Hugo Astor David y Kicho Díaz

lo que no es cierto

e indiscutible

porque los discos están vivos

y nunca se equivocan

sean o no escuchados

pero no es lo mismo

son ilusiones auditivas

que renuevan suplicar:

 

Se solicita el paradero

del pianista Orlando Goñi

señas particulares

más triste que Pichuco.

 

Hablar de música y de músicos le iluminaba el rostro como ninguna otra cosa. No obstante, en una entrevista que le hice hace unos 15 años para La Nación, cuando le pregunté a qué se dedicaría si tuviera que elegir una sola de las varias actividades que cultivaba con invariable talento, me respondió: “Creo que a mí lo que me genera más curiosidad para resolver problemas es pintar.
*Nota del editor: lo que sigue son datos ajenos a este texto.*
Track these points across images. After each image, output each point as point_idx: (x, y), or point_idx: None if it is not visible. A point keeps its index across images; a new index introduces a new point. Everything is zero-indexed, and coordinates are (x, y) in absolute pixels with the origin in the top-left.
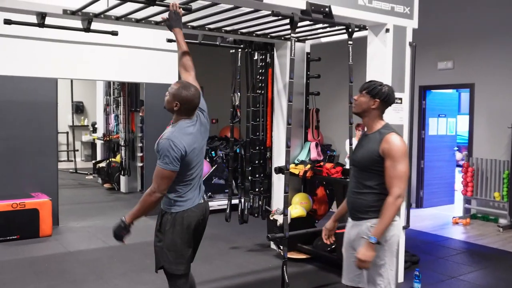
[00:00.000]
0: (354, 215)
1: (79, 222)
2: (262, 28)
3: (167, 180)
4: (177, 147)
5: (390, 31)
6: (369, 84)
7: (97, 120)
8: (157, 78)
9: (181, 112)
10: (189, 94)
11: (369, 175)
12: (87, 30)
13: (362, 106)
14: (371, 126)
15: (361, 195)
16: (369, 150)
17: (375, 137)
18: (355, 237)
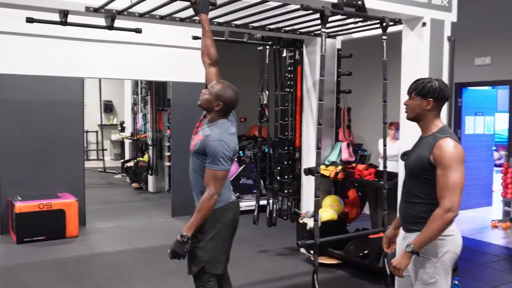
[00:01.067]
0: (405, 227)
1: (105, 223)
2: (290, 24)
3: (223, 180)
4: (230, 147)
5: (427, 25)
6: (417, 83)
7: (125, 119)
8: (184, 76)
9: (221, 112)
10: (232, 95)
11: (419, 183)
12: (111, 27)
13: (415, 110)
14: (427, 129)
15: (410, 204)
16: (420, 156)
17: (428, 142)
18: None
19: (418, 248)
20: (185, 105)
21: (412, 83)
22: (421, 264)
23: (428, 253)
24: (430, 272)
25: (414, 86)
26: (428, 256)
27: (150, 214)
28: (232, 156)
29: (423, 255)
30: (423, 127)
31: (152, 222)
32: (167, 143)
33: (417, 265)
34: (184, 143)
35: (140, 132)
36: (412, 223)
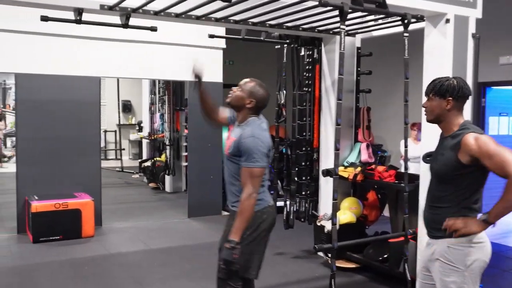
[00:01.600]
0: (431, 233)
1: (121, 223)
2: (309, 21)
3: (260, 178)
4: (264, 143)
5: (451, 21)
6: (434, 83)
7: (143, 119)
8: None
9: (253, 110)
10: (265, 93)
11: (447, 186)
12: (125, 26)
13: (435, 111)
14: (449, 129)
15: (437, 209)
16: (446, 158)
17: (450, 142)
18: (430, 258)
19: (493, 220)
20: None
21: (429, 83)
22: (448, 273)
23: (456, 262)
24: (458, 282)
25: (431, 86)
26: (456, 264)
27: (166, 215)
28: (267, 152)
29: (450, 263)
30: (445, 128)
31: (168, 223)
32: (184, 143)
33: (444, 273)
34: (201, 143)
35: (157, 132)
36: (438, 229)
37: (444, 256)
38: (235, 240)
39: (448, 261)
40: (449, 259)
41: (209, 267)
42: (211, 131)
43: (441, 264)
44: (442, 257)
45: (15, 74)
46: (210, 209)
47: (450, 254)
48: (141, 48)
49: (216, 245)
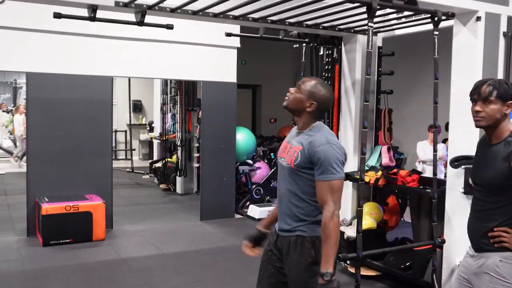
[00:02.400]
0: (478, 246)
1: (133, 226)
2: (329, 19)
3: (341, 192)
4: (341, 150)
5: (482, 19)
6: (493, 85)
7: (154, 119)
8: (215, 76)
9: (315, 114)
10: (328, 93)
11: (498, 197)
12: (141, 23)
13: (495, 116)
14: (500, 135)
15: (486, 221)
16: (496, 167)
17: (500, 150)
18: (475, 271)
19: None
20: (216, 105)
21: (482, 85)
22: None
23: (509, 277)
24: None
25: (490, 89)
26: (509, 280)
27: (178, 217)
28: (345, 161)
29: (503, 278)
30: (495, 134)
31: (180, 226)
32: (196, 144)
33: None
34: (214, 144)
35: (169, 133)
36: (488, 242)
37: (496, 270)
38: (330, 272)
39: (500, 276)
40: (501, 273)
41: (225, 273)
42: (224, 132)
43: (491, 278)
44: (493, 271)
45: (26, 73)
46: (223, 212)
47: (503, 268)
48: (154, 47)
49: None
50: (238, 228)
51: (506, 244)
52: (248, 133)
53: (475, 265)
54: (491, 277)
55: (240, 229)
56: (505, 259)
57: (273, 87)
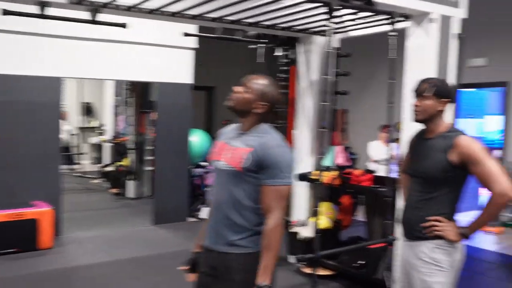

Muy probablemente, tenga la suerte de vivir muchos años y, a esta altura, sé que hay algunas cosas que son inexorables. Por ejemplo, que los cuadros esperan. Vos tenés la tela ahí y se establece un diálogo, una batalla, una lidia de toros. Hay un cuadro que está esperando. Ya no uso la espátula para rascar, ni romper la tela, ni nada por el estilo. Me he sosegado en ese sentido, pero no en la expresión, que entiendo que sigue siendo bastante dura, digamos”.

Esa misma dureza, en los últimos años, la volcó a sus opiniones políticas sobre el kirchnerismo, desestabilizadoras e incluso antidemocráticas, y no pude evitar alejarme de él, sin remedio y con profundo dolor, un dolor que se acrecentó cuando apareció su cuestionable retrato de Santiago Maldonado.

Lo vi por última vez hace unos tres años, en la inauguración de la muestra de un amigo común. Tenía un aspecto tan envejecido, frágil e indefenso que no me atreví a decirle nada sobre esas cuestiones. Me saludó con el afecto de siempre y yo intuí que no volvería a verlo.

Hoy me arrepiento de no haberme animado a decirle lo mucho que lamenté la ferocidad de su antikirchnerismo. Pero, por sobre todo, lamento no haberle dado ese abrazo muy grande que uno le debe a un amigo –que, además, fue un artista notable– cuando sospecha que será el último.

Que en paz descanses, querido Menchi Sábat.